The country wine base - cane sugar mixed with water - does tend to come out with white wine flavours rather than red wine flavours, but it's surprising what an addition of a plant will do to it. Our elderflower wine (after an undrinkable first few months) has matured beautifully into a desserty kind of cordial wine - you can definitely detect the elderflower in it, and I didn't even add that much elderflower in the end (got sick of stripping the flowers from the stems). Maybe the rhubarb brings not only colour and fermentable sugars and a bit of acidity but some tannins (the 'woodiness'?)
 
Wide Eyed - I haven't but this here book -

Old-Time Recipes for Home Made Wines Cordials and Liqueurs
- has a few, about four. The last is for 'White Gooseberry or Champagne Wine'.
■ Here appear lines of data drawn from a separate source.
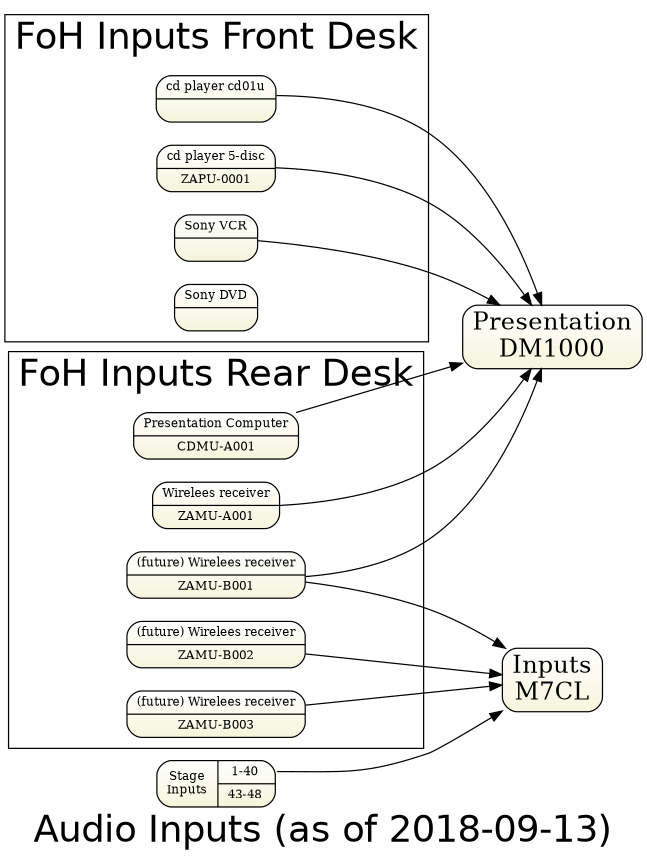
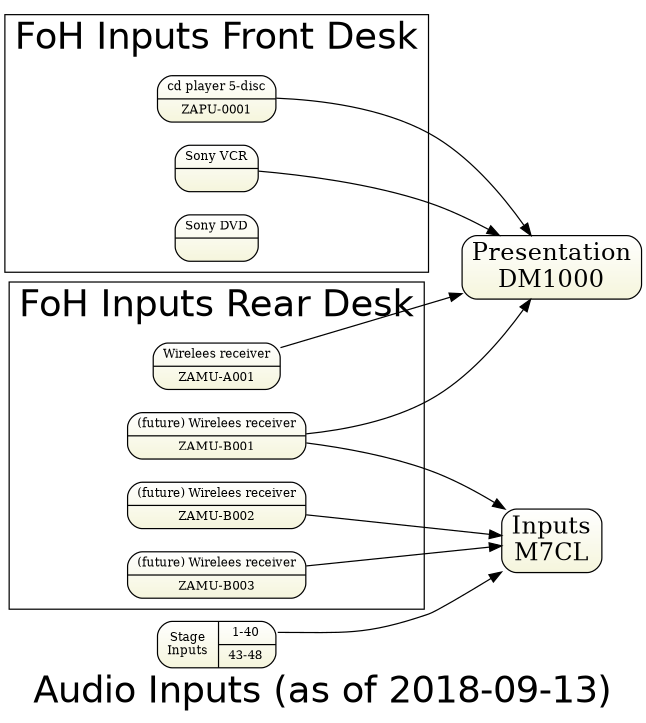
  digraph {
    fontname=Helvetica
    fontsize=30
    label="Audio Inputs (as of 2018-09-13)"
    rankdir=LR
    node [fillcolor="white:beige" fontsize=10 gradientangle=270 shape=Mrecord style=filled]
    n1 [fontsize=20 label="Presentation\nDM1000"]
    n2 [fontsize=20 label="Inputs\nM7CL"]
-   n3 [label="Presentation Computer|CDMU-A001"]
    n4 [label="Wirelees receiver|ZAMU-A001"]
    n5 [label="(future) Wirelees receiver|ZAMU-B001"]
    n6 [label="(future) Wirelees receiver|ZAMU-B002"]
    n7 [label="(future) Wirelees receiver|ZAMU-B003"]
-   n8 [label="cd player cd01u| "]
    n9 [label="cd player 5-disc|ZAPU-0001"]
    n10 [label="Sony VCR| "]
    n11 [label="Sony DVD| "]
    n12 [label="{ Stage\nInputs\n|{<o1>1-40 \n| <o2>43-48   \n} }"]
    subgraph sub_1 {
      rank=same
      n1
      n2
    }
    subgraph cluster_2 {
      label="FoH Inputs Rear Desk"
-     n3
      n4
      n5
      n6
      n7
    }
    subgraph cluster_3 {
      label="FoH Inputs Front Desk"
-     n8
      n9
      n10
      n11
    }
-   n3 -> n1
    n4 -> n1
    n5 -> n1
    n5 -> n2
    n6 -> n2
    n7 -> n2
-   n8 -> n1
    n9 -> n1
    n10 -> n1
    n12 -> n2 [headport=i2 tailport=o1]
  }
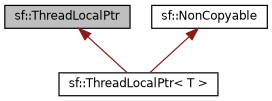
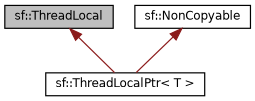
  digraph {
    node [color=black fillcolor=white fontname=Helvetica fontsize=10 shape=record style=filled]
    edge [color=firebrick4 dir=back fontname=Helvetica fontsize=10 labelfontname=Helvetica labelfontsize=10 style=solid]
-   n1 [fillcolor=grey75 fontcolor=black height=0.2 label="sf::ThreadLocalPtr" width=0.4]
+   n1 [fillcolor=grey75 fontcolor=black height=0.2 label="sf::ThreadLocal" width=0.4]
    n2 [height=0.2 label="sf::ThreadLocalPtr\< T \>" width=0.4]
    n3 [height=0.2 label="sf::NonCopyable" width=0.4]
    n1 -> n2
    n3 -> n2
  }
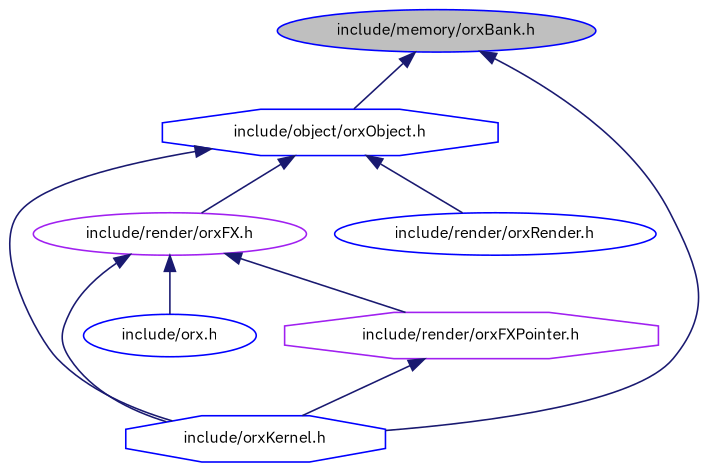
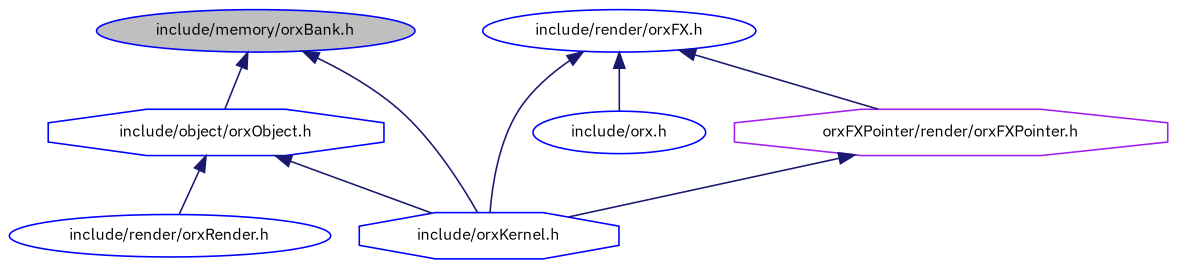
  digraph {
    fontname="IBM Plex Sans"
    node [color=blue fontname="IBM Plex Sans" fontsize=10 shape=ellipse]
    edge [color=midnightblue dir=back fontname="IBM Plex Sans" fontsize=10 labelfontname=FreeSans labelfontsize=10 style=solid]
    n1 [fillcolor=grey75 fontcolor=black height=0.2 label="include/memory/orxBank.h" style=filled width=0.4]
    n2 [height=0.2 label="include/object/orxObject.h" shape=octagon width=0.4]
    n3 [height=0.2 label="include/orxKernel.h" shape=octagon width=0.4]
-   n4 [color=purple height=0.2 label="include/render/orxFX.h" width=0.4]
+   n4 [height=0.2 label="include/render/orxFX.h" width=0.4]
    n5 [height=0.2 label="include/render/orxRender.h" width=0.4]
    n6 [height=0.2 label="include/orx.h" width=0.4]
-   n7 [color=purple height=0.2 label="include/render/orxFXPointer.h" shape=octagon width=0.4]
+   n7 [color=purple height=0.2 label="orxFXPointer/render/orxFXPointer.h" shape=octagon width=0.4]
    n1 -> n2
    n1 -> n3
    n2 -> n3
-   n2 -> n4
    n2 -> n5
    n4 -> n3
    n4 -> n6
    n4 -> n7
    n7 -> n3
  }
WHITE GOOSEBERRY OR CHAMPAGNE WINE
Take four and one-half gallons cold soft water and fifteen quarts of white gooseberries. Ferment. Now mix six pounds refined sugar, four pounds honey, one ounce white tartar in fine powder. Put in one ounce dry orange and lemon peel, or two ounces fresh, and add one-half gallon white brandy. This will make nine gallons.

Anyway, check out the link, do a word search for 'gooseberry' to see the other recipes. Not all of them mention yeast, I think a lot of the time the wild yeast on the gooseberries was used to start fermentation.
 
and add one-half gallon white brandy

Uh… I guess that would be the liqueur part. Seems you're flavouring brandy with fruit & honey.
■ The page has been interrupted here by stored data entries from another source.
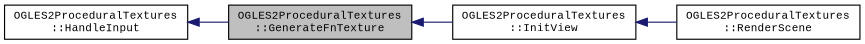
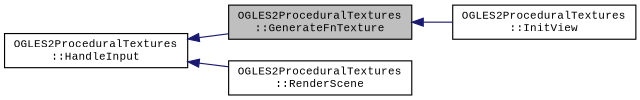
  digraph {
    fontname="Liberation Mono"
    rankdir=LR
    node [color=black fillcolor=white fontname="Liberation Mono" fontsize=10 shape=record style=filled]
    edge [color=midnightblue dir=back fontname="Liberation Mono" fontsize=10 labelfontname=Helvetica labelfontsize=10 style=solid]
    n1 [fillcolor=grey75 fontcolor=black height=0.2 label="OGLES2ProceduralTextures\l::GenerateFnTexture" width=0.4]
    n2 [height=0.2 label="OGLES2ProceduralTextures\l::InitView" width=0.4]
    n3 [height=0.2 label="OGLES2ProceduralTextures\l::HandleInput" width=0.4]
    n4 [height=0.2 label="OGLES2ProceduralTextures\l::RenderScene" width=0.4]
    n1 -> n2
    n3 -> n1
-   n2 -> n4
+   n3 -> n4
  }
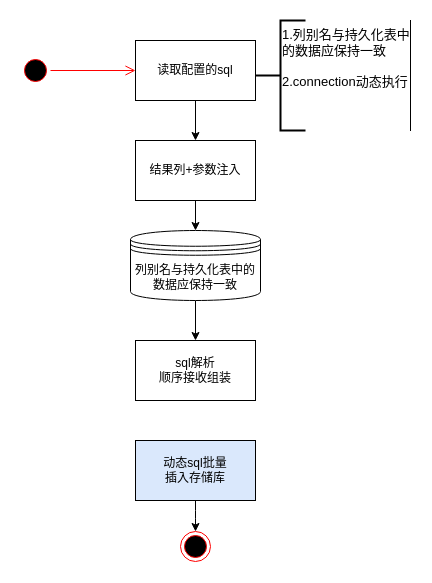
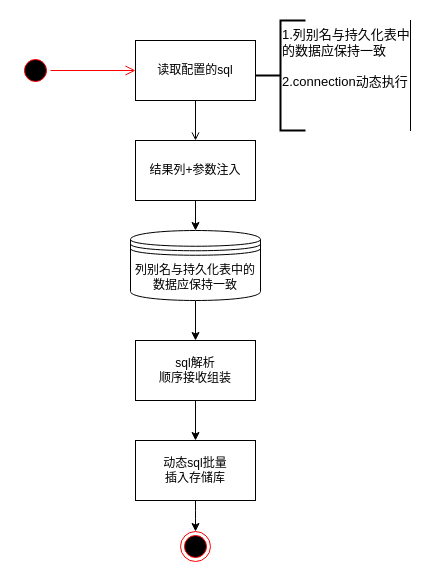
  <mxCell id="0" />
  <mxCell id="1" parent="0" />
- <mxCell id="2" value="" style="edgeStyle=orthogonalEdgeStyle;rounded=0;orthogonalLoop=1;jettySize=auto;html=1;" edge="1" parent="1" source="3" target="5"><mxGeometry relative="1" as="geometry" /></mxCell>
+ <mxCell id="2" value="" style="edgeStyle=orthogonalEdgeStyle;rounded=0;orthogonalLoop=1;jettySize=auto;html=1;endArrow=open;" edge="1" parent="1" source="3" target="5"><mxGeometry relative="1" as="geometry" /></mxCell>
  <mxCell id="3" value="读取配置的sql&lt;br&gt;" style="rounded=0;whiteSpace=wrap;html=1;" vertex="1" parent="1"><mxGeometry x="135" y="40" width="120" height="60" as="geometry" /></mxCell>
  <mxCell id="4" value="" style="edgeStyle=orthogonalEdgeStyle;rounded=0;orthogonalLoop=1;jettySize=auto;html=1;entryX=0.5;entryY=0;entryDx=0;entryDy=0;" edge="1" parent="1" source="5" target="11"><mxGeometry relative="1" as="geometry"><mxPoint x="195" y="298" as="targetPoint" /></mxGeometry></mxCell>
  <mxCell id="5" value="结果列+参数注入" style="rounded=0;whiteSpace=wrap;html=1;" vertex="1" parent="1"><mxGeometry x="135" y="140" width="120" height="60" as="geometry" /></mxCell>
  <mxCell id="6" value="" style="edgeStyle=orthogonalEdgeStyle;rounded=0;orthogonalLoop=1;jettySize=auto;html=1;" edge="1" parent="1" source="11" target="8"><mxGeometry relative="1" as="geometry"><mxPoint x="195" y="368" as="sourcePoint" /></mxGeometry></mxCell>
+ <mxCell id="7" value="" style="edgeStyle=orthogonalEdgeStyle;rounded=1;orthogonalLoop=1;jettySize=auto;html=1;shadow=0;fontSize=13;startArrow=none;startFill=0;" edge="1" parent="1" source="8" target="16"><mxGeometry relative="1" as="geometry" /></mxCell>
  <mxCell id="8" value="sql解析&lt;br&gt;顺序接收组装" style="rounded=0;whiteSpace=wrap;html=1;" vertex="1" parent="1"><mxGeometry x="135" y="340" width="120" height="60" as="geometry" /></mxCell>
  <mxCell id="9" value="" style="edgeStyle=orthogonalEdgeStyle;rounded=0;orthogonalLoop=1;jettySize=auto;html=1;startArrow=none;startFill=0;strokeColor=none;" edge="1" parent="1" source="10" target="3"><mxGeometry relative="1" as="geometry" /></mxCell>
  <mxCell id="10" value="1.列别名与持久化表中的数据应保持一致&lt;br&gt;&lt;br&gt;2.connection动态执行" style="shape=partialRectangle;whiteSpace=wrap;html=1;top=0;bottom=0;fillColor=none;align=left;verticalAlign=top;fontSize=13;" vertex="1" parent="1"><mxGeometry x="280" y="20" width="130" height="110" as="geometry" /></mxCell>
  <mxCell id="11" value="&lt;span&gt;列别名与持久化表中的数据应保持一致&lt;/span&gt;" style="shape=datastore;whiteSpace=wrap;html=1;" vertex="1" parent="1"><mxGeometry x="130" y="230" width="130" height="70" as="geometry" /></mxCell>
  <mxCell id="12" value="" style="ellipse;html=1;shape=startState;fillColor=#000000;strokeColor=#ff0000;" vertex="1" parent="1"><mxGeometry x="20" y="55" width="30" height="30" as="geometry" /></mxCell>
  <mxCell id="13" value="" style="edgeStyle=orthogonalEdgeStyle;html=1;verticalAlign=bottom;endArrow=open;endSize=8;strokeColor=#ff0000;shadow=0;entryX=0;entryY=0.5;entryDx=0;entryDy=0;" edge="1" source="12" parent="1" target="3"><mxGeometry relative="1" as="geometry"><mxPoint x="-25" y="140" as="targetPoint" /></mxGeometry></mxCell>
  <mxCell id="14" value="" style="strokeWidth=2;html=1;shape=mxgraph.flowchart.annotation_2;align=left;labelPosition=right;pointerEvents=1;" vertex="1" parent="1"><mxGeometry x="255" y="20" width="50" height="110" as="geometry" /></mxCell>
  <mxCell id="15" style="edgeStyle=orthogonalEdgeStyle;rounded=1;orthogonalLoop=1;jettySize=auto;html=1;shadow=0;fontSize=13;startArrow=none;startFill=0;" edge="1" parent="1" source="16" target="17"><mxGeometry relative="1" as="geometry" /></mxCell>
- <mxCell id="16" value="动态sql批量&lt;br&gt;插入存储库" style="whiteSpace=wrap;html=1;rounded=0;fillColor=#dae8fc;" vertex="1" parent="1"><mxGeometry x="135" y="440" width="120" height="60" as="geometry" /></mxCell>
+ <mxCell id="16" value="动态sql批量&lt;br&gt;插入存储库" style="whiteSpace=wrap;html=1;rounded=0;" vertex="1" parent="1"><mxGeometry x="135" y="440" width="120" height="60" as="geometry" /></mxCell>
  <mxCell id="17" value="" style="ellipse;html=1;shape=endState;fillColor=#000000;strokeColor=#ff0000;fontSize=13;align=left;" vertex="1" parent="1"><mxGeometry x="180" y="531" width="30" height="30" as="geometry" /></mxCell>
What does the cream of tartar bring ... acidity?
 
Yes.... I think so. Acidity.

To tell the truth I just relied on 'cut and paste' and didn't read the details.
 
wide eyed and legless said:
Have you ever tried making a champagne from gooseberries I seem to remember reading of a champagne made with gooseberries, couldn't find a recipe but found these. I have got josta berries in my back yard any suggestions for them.
http://www.independent.co.uk/life-style/food-and-drink/features/tangy-treats-gooseberries-add-zest-to-sweet-and-savoury-dishes-7939612.html
A bunch of recipes are just: gooseberries, sugar, pectolase (or not), yeast nutrient, champagne yeast.

e.g.: and http://www.theguardian.com/lifeandstyle/allotment/2011/jun/09/allotments-gardens

EDIT: This thing nuked one of my links, and it was the best one.

-> http://www.diy-plonk.com/gooseberry-wine.html
 
Or check out this recipe which makes it look simplicity itself, possibly because the person the recipe came from is Sandor Katz, who has a loveable combination of enthusiasm about fermentation and couldn't-be-arsedness about the details. Not specifically a gooseberry or jostaberry recipe - it's just for any old fruit you have lying around.
 
I chopped up some rhubarb late last week and immersed in some water (which I'd previously boiled). Was planning on adding sugar and pitching yeast yesterday/today but I found a kind of whitish growth on the surface of the water - probably a surface mould - and, furthermore, the water was not pink enough and the rhubarb stalks not grey enough.

So I've just plonked the lot on the stove and raised it to boiling temp to kill off the mould and soften up the rhubarb. I'll give it another day or so.
 
It'll be interesting to see how much flavour you get out with the boiling.

I never boiled, in case it broke down some of the flavours. But maybe it might help extract them.